第59話 母と娘 ― 拘束士の血統修行
場所は、白銀の双剣が所有する隠された訓練場。
岩肌に囲まれた静寂の空間に、母アリスとミナは向き合っていた。
アリス(鋭い眼差しで娘を見据えながら):
「……ミナ。拘束士の力は単なる技術じゃない。
敵の動きの“隙”を読む心眼――これがあって初めて真価を発揮する。」
ミナ(息を呑み、こくりとうなずく):
「……“隙”を読む……?」
アリス:
「そう。“拘束できる瞬間”は必ず存在する。
だが力任せに仕掛ければ、反撃されるだけ。
見るのよ――敵の重心、呼吸、視線、わずかな魔力の揺れ。
それを一瞬で掴み取る。それが《みやぶる》よ。」
アリスはミナに向けて剣を向ける。
アリス:
「これを見破れるかしら?」
ミナは集中する。だが――アリスの動きは読めない。
ミナ:
「……っ! どこに隙が……?」
アリス(微笑を浮かべて):
「焦らないで。隙は“感じる”もの。
目に見えなくても、相手の意識と繋がっている。
自分の心を静め、相手の鼓動を聴きなさい。」
何度も繰り返し、ミナは汗だくになりながら挑戦する。
呼吸を合わせ、相手の気配を読む――。
やがて、瞬間的にアリスの鼓動の変化が起きた時、ミナはその方向を“感じ取った”。
ミナ:
「――ここ!」
シュッと光の鎖を放ち、アリスを捕らえる。
アリス:
「……やるじゃない。
これが《みやぶる》。

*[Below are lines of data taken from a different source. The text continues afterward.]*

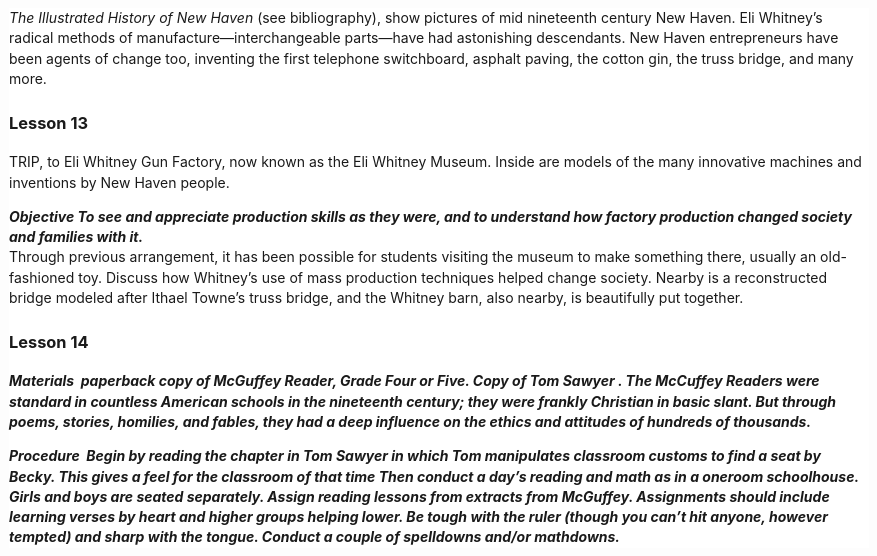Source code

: <i>
The Illustrated History of New Haven
</i>
(see bibliography), show pictures of mid nineteenth century New Haven. Eli Whitney’s radical methods of manufacture—interchangeable parts—have had astonishing descendants. New Haven entrepreneurs have been agents of change too, inventing the first telephone switchboard, asphalt paving, the cotton gin, the truss bridge, and many more.
</p>
<h3>
Lesson 13
</h3>
TRIP, to Eli Whitney Gun Factory, now known as the Eli Whitney Museum. Inside are models of the many innovative machines and inventions by New Haven people.
<p>
<b>
<i>
<i>
<b>
Objective
</b>
</i>
To see and appreciate production skills as they were, and to understand how factory production changed society and families with it.
</i>
</b>
<br/>
Through previous arrangement, it has been possible for students visiting the museum to make something there, usually an old-fashioned toy. Discuss how Whitney’s use of mass production techniques helped change society. Nearby is a reconstructed bridge modeled after Ithael Towne’s truss bridge, and the Whitney barn, also nearby, is beautifully put together.
</p>
<h3>
Lesson 14
</h3>
<p>
<b>
<i>
Materials  paperback copy of McGuffey Reader, Grade Four or Five. Copy of
<i>
Tom Sawyer
</i>
. The McCuffey Readers were standard in countless American schools in the nineteenth century; they were frankly Christian in basic slant. But through poems, stories, homilies, and fables, they had a deep influence on the ethics and attitudes of hundreds of thousands.
</i>
</b>
<br/>
</p>
<p>
<b>
<i>
Procedure  Begin by reading the chapter in
<i>
Tom Sawyer
</i>
in which Tom manipulates classroom customs to find a seat by Becky. This gives a feel for the classroom of that time Then conduct a day’s reading and math as in a oneroom schoolhouse. Girls and boys are seated separately. Assign reading lessons from extracts from McGuffey. Assignments should include learning verses by heart and higher groups helping lower. Be tough with the ruler (though you can’t hit anyone, however tempted) and sharp with the tongue. Conduct a couple of spelldowns and/or mathdowns.
</i>
</b>
<br/>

拘束の成功率を飛躍的に高める、最強の技よ。」
疲労の中、ミナは嬉しそうに笑う。
「お母さん……! わたし、ちゃんとできた……!」
アリスはその笑顔を見つめ、表情を和らげる。
「ええ。あなたは私の娘。必ず一流の拘束士になれる。
でも忘れないで。拘束士の力は“仲間を活かす”ためのもの。
自分一人のために振るう力ではないのよ。」
ミナは深くうなずき、決意を胸に刻む。
「うん……絶対に、仲間を守る力にする!」
こうしてミナは《みやぶる》を会得し、母アリスから真の拘束士としての第一歩を授かる。
その瞳には、母を超える未来の拘束士の光が宿っていた――。